Yeniden evlenme ve ölüm halinde nafaka alacağı kendiliğinden kalkar yani mahkemeye başvurmaya bir karar aldırmaya gerek yoktur. Ancak evli olmaksızın evliymiş gibi yaşanması, yoksulluğun ortadan kalması ve haysiyetsiz hayat sürülmesi hallerinde bir mahkeme kararına ihtiyacımız vardır. Bu hallerin olduğunu düşünen nafaka alacaklısı, mahkemeye başvurarak iddiasını ispat ederse, nafaka ödeme yükümlülüğünden kurtulur.
Nafaka alacağı, alacaklısının yani nafaka alan eşin ölmesiyle sona erer. Buna göre, tarafların mirasçıları ne nafaka istemeye devam edebilirler ne de bunu ödemekle yükümlüdürler.
Yeniden evlenmenin nafakayı sona erdirmesi sadece alacaklı taraf (nafaka alan kişi) bakımından söz konusudur. Borçlunun yani nafaka ödeyen eski eşin yeniden evlenmesi doğal olarak bir sona erme sebebi değildir.

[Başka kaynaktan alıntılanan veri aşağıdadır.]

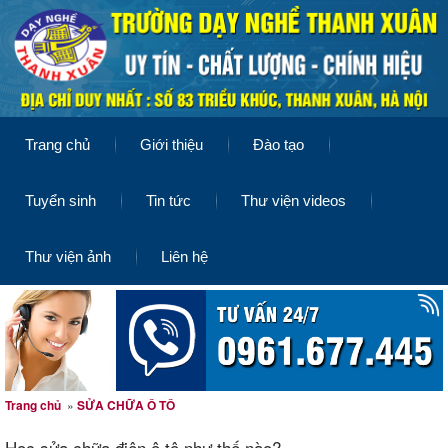
Trang chủ
Giới thiệu
Đào tạo
Tuyển sinh
Tin tức
Thư viện videos
Thư viện ảnh
Liên hệ
Trang chủ
»
SỬA CHỮA Ô TÔ
Học sửa chữa điện ô tô như thế nào?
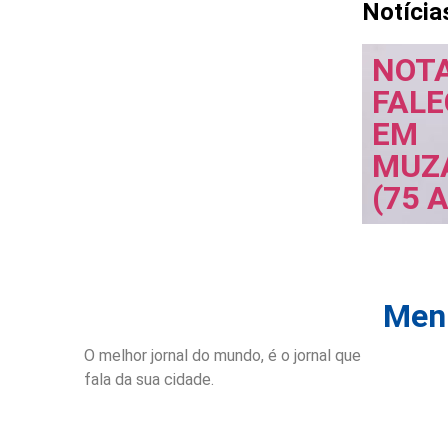
Notícia
NOTA
FAL
EM
MUZ
(75 
Menu
O melhor jornal do mundo, é o jornal que
Inicio
fala da sua cidade.
Notícias
Publicaçõ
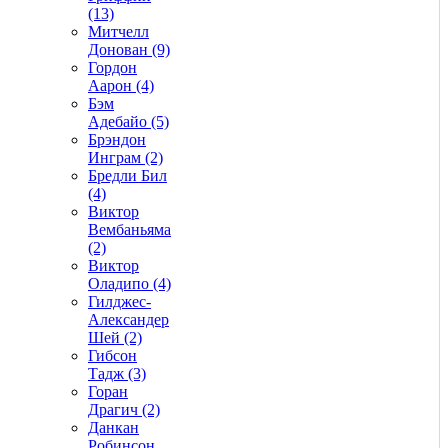
(13)
Митчелл
Донован (9)
Гордон
Аарон (4)
Бэм
Адебайо (5)
Брэндон
Инграм (2)
Бредли Бил
(4)
Виктор
Вембаньяма
(2)
Виктор
Оладипо (4)
Гилджес-
Александер
Шей (2)
Гибсон
Тадж (3)
Горан
Драгич (2)
Данкан
Робинсон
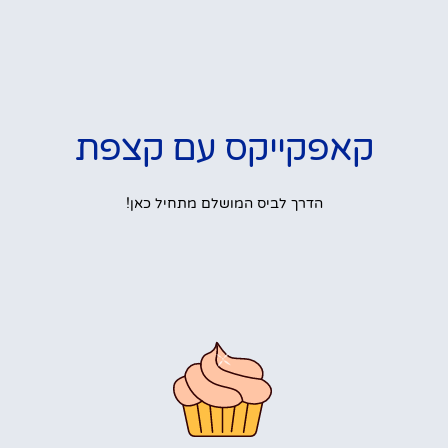
קאפקייקס עם קצפת
הדרך לביס המושלם מתחיל כאן!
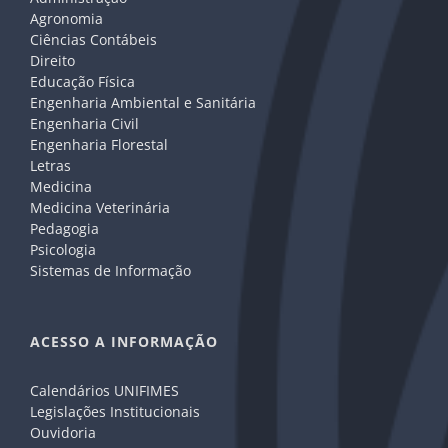
Agronomia
Ciências Contábeis
Direito
Educação Física
Engenharia Ambiental e Sanitária
Engenharia Civil
Engenharia Florestal
Letras
Medicina
Medicina Veterinária
Pedagogia
Psicologia
Sistemas de Informação
ACESSO A INFORMAÇÃO
Calendários UNIFIMES
Legislações Institucionais
Ouvidoria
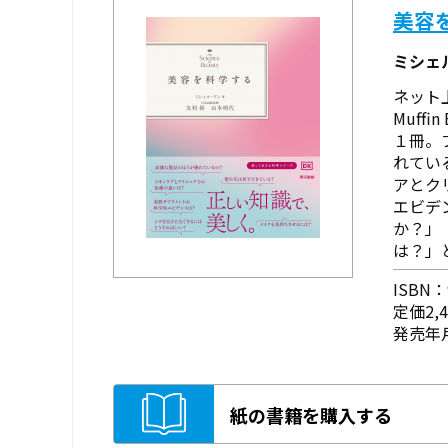
美容
ミシェ
ネット
Muff
１冊。
れてい
アとク
エビデ
か？」
は？」
ISBN：9
定価2,
発売年月
紙の書籍を購入する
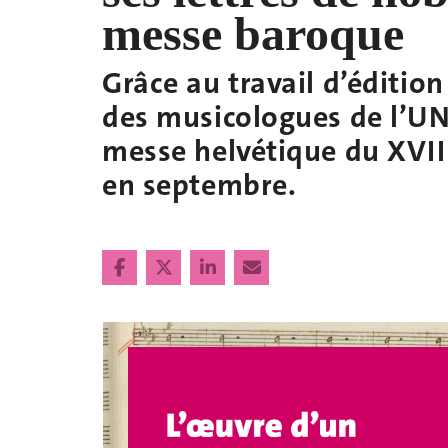
messe baroque
Grâce au travail d’éditio
des musicologues de l’U
messe helvétique du XVII
en septembre.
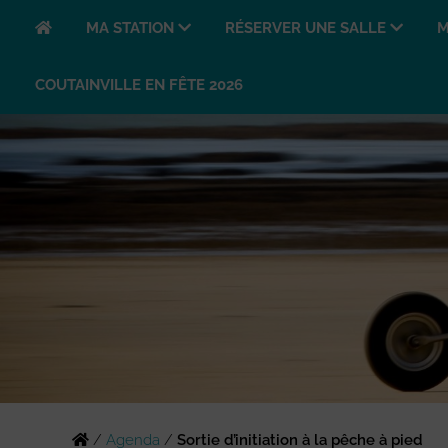
MA STATION
RÉSERVER UNE SALLE
M
COUTAINVILLE EN FÊTE 2026
/
Agenda
/
Sortie d’initiation à la pêche à pied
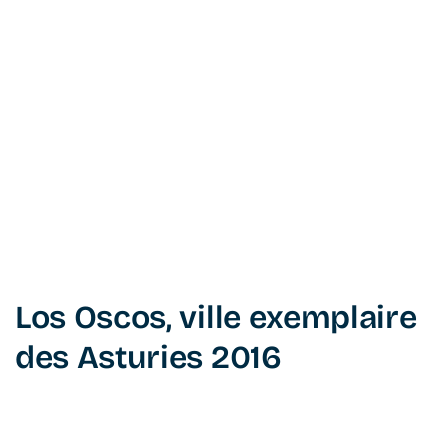
Los Oscos, ville exemplaire
des Asturies 2016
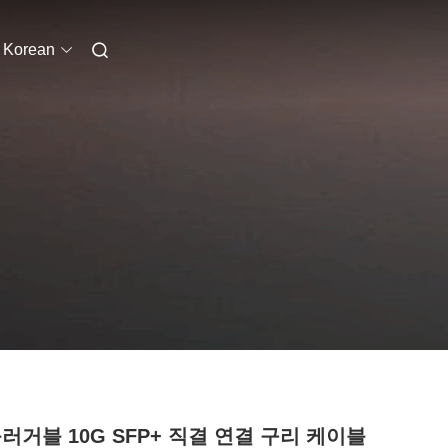
Korean
러거블 10G SFP+ 직결 연결 구리 케이블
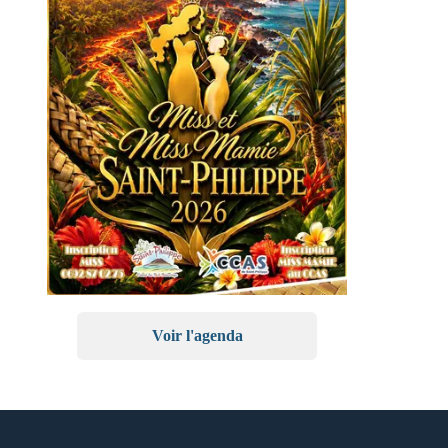
Voir l'agenda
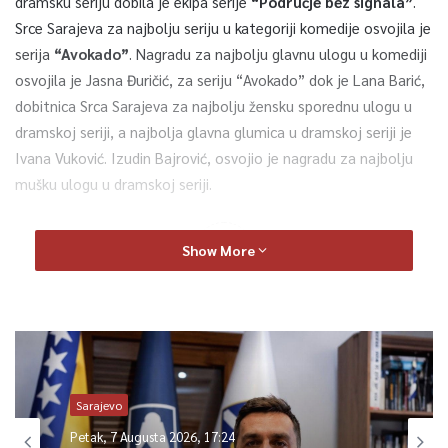
dramsku seriju dobila je ekipa serije
“Područje bez signala”
.
Srce Sarajeva za najbolju seriju u kategoriji komedije osvojila je
serija
“Avokado”
. Nagradu za najbolju glavnu ulogu u komediji
osvojila je Jasna Đuričić, za seriju “Avokado” dok je Lana Barić,
dobitnica Srca Sarajeva za najbolju žensku sporednu ulogu u
dramskoj seriji, a najbolja glavna glumica u dramskoj seriji je
Ivana Vuković. Izudin Bajrović, osvojio je nagradu za najbolju
mušku ulogu u dramskoj seriji.
0
Show More
Article Rating
Sarajevo
Petak, 7 Augusta 2026, 17:24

Türk Medeni Kanununa göre, evliliğin boşanma sebebiyle sona ermesinden doğan dava hakları 1 yıl içinde kullanılmalıdır. Bu durum yoksulluk nafakası için de geçerli olduğundan zaman kaybetmeden talepte bulunulması hak kayıplarının önüne geçecektir.
Talep olmaksızın hâkim yoksulluk nafakasına karar veremez. Ancak bu talebin muhakkak boşanma davasında ileri sürülmesi şart değildir. Çünkü nafaka davası boşanma davasından sonra da açılabilir.
Nafaka davasına görevli ve yetkili mahkeme, eğer nafaka talebi boşanma davası sırasında ileri sürülmüşse, boşanma davasına bakan mahkemedir. Buna karşın, nafaka, boşanma davasından ayrı bir dava ile isteniyorsa, yetkili ve görevli mahkeme, nafaka alacaklısının (isteyenin) yerleşim yerindeki aile mahkemesidir.